Page text
To decrypt: read the wrapped DEK, call KMS decrypt to unwrap it, decrypt the data locally, drop the DEK again. KMS only ever sees the tiny DEK, never your data.

import os
from google.cloud import kms
from cryptography.hazmat.primitives.ciphers.aead import AESGCM

client = kms.KeyManagementServiceClient()
KEK = "projects/sec-kms-prod/locations/us-central1/keyRings/app-keyring/cryptoKeys/app-kek"

def encrypt(plaintext: bytes, aad: bytes = b"") -> dict:
    dek = AESGCM.generate_key(bit_length=256)          # 1. local DEK
    nonce = os.urandom(12)
    ciphertext = AESGCM(dek).encrypt(nonce, plaintext, aad)  # 2. local encrypt
    wrapped = client.encrypt(                            # 3. wrap DEK in KMS
        request={"name": KEK, "plaintext": dek,
                 "additional_authenticated_data": aad}
    ).ciphertext
    return {"wrapped_dek": wrapped, "nonce": nonce, "ciphertext": ciphertext}

def decrypt(blob: dict, aad: bytes = b"") -> bytes:
    dek = client.decrypt(                                # unwrap DEK in KMS
        request={"name": KEK, "ciphertext": blob["wrapped_dek"],
                 "additional_authenticated_data": aad}
    ).plaintext
    return AESGCM(dek).decrypt(blob["nonce"], blob["ciphertext"], aad)

Two production notes. First, pass Additional Authenticated Data (AAD) — the same value must be supplied on encrypt and decrypt, binding the wrapped DEK to a context (e.g. a tenant ID), so a stolen ciphertext cannot be unwrapped against the wrong record. Second, for hot paths, don’t reach for raw KMS — use Tink, Google’s crypto library, with a KMS-backed KEK. Tink does envelope encryption correctly, caches nothing dangerous, and removes the foot-guns of hand-rolling nonces.

4. Rotation: automatic, manual, and re-encryption reality

Set --rotation-period and KMS automatically generates a new primary version on schedule. This is cheap because it does not re-encrypt anything. New writes use the new primary; existing ciphertext stays wrapped under whichever version created it, and old versions remain enabled for decrypt. Rotation limits the blast radius of a single version’s compromise and satisfies “keys must rotate every N days” controls — it does not, by itself, re-protect old data.

Parts of the exercise
A – In the KMS encryption text, what happens to existing ciphertext when rotation creates a new primary version?
B – Reproduce word for word the stretch of the KMS encryption text from "To decrypt: read" through "never your data.".

Records shown
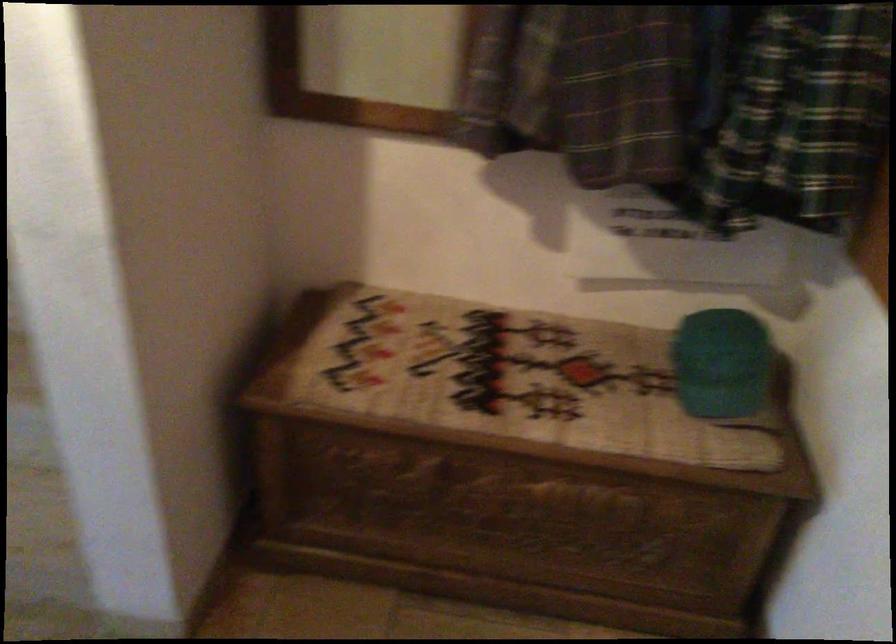
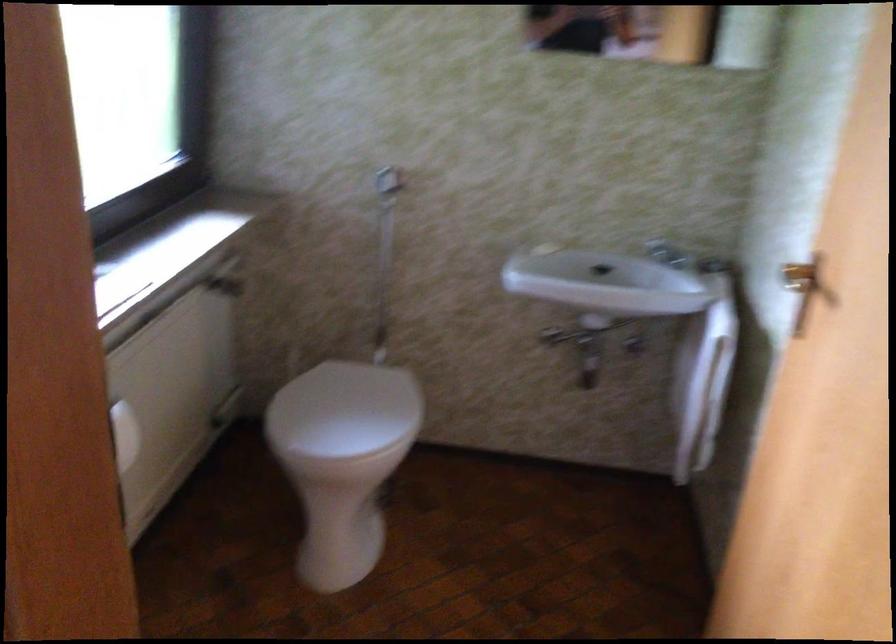
Question: The images are taken continuously from a first-person perspective. In which direction are you moving?

Choices:
 (A) Left
 (B) Right
 (C) Forward
 (D) Backward

Answer: (A)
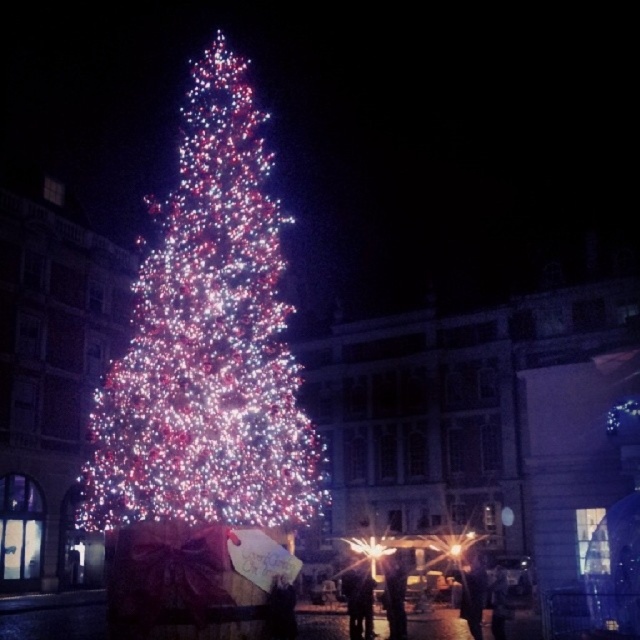
You are standing in front of the Christmas tree and notice two items of clothing near the gift box. The dark fabric coat at lower center and the denim pants at center. Which item is closer to you?

The dark fabric coat at lower center is closer to the viewer than the denim pants at center.

You are standing in front of the Christmas tree and notice two items of clothing. The dark fabric coat at lower center and the denim pants at center. Which clothing item is higher up?

The dark fabric coat at lower center is taller than denim pants at center, so the dark fabric coat at lower center is higher up.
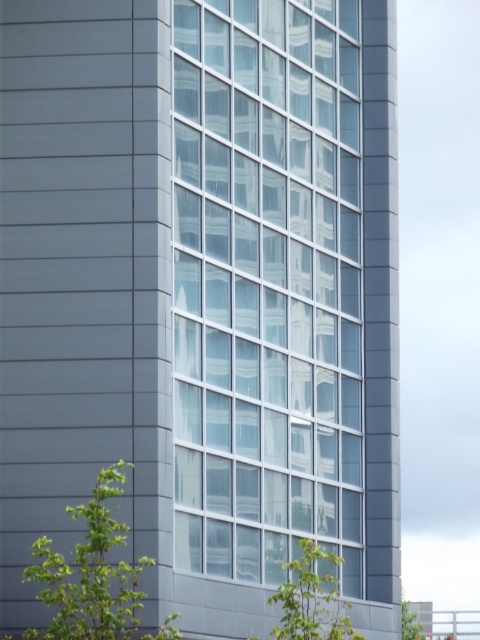
You are standing in front of the modern building and see a point at coordinates (94, 576). What object is located at that point?

The point at coordinates (94, 576) corresponds to the green leafy tree at lower left.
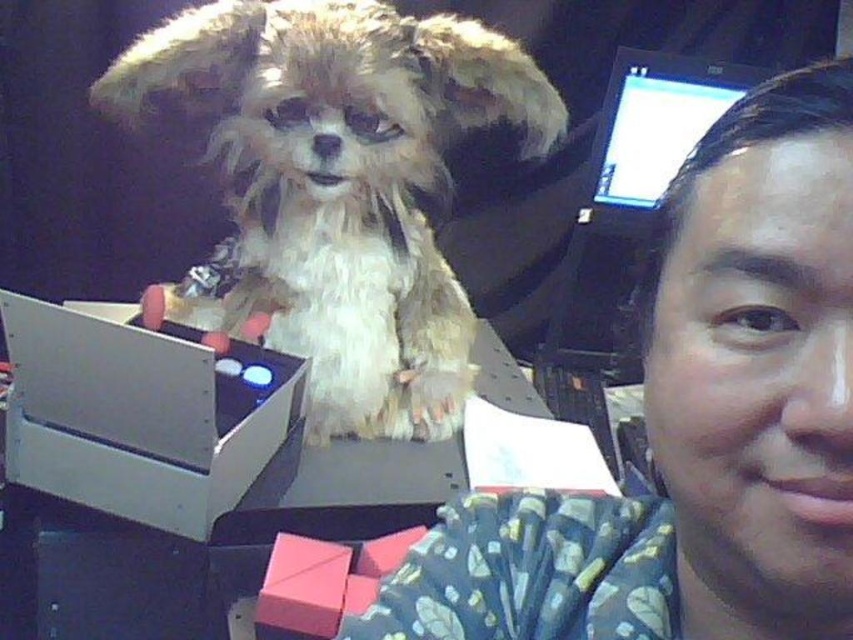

The responses
A – It stays wrapped under whichever version created it, and old versions remain enabled for decrypt.

B –
To decrypt: read the wrapped DEK, call KMS decrypt to unwrap it, decrypt the data locally, drop the DEK again. KMS only ever sees the tiny DEK, never your data.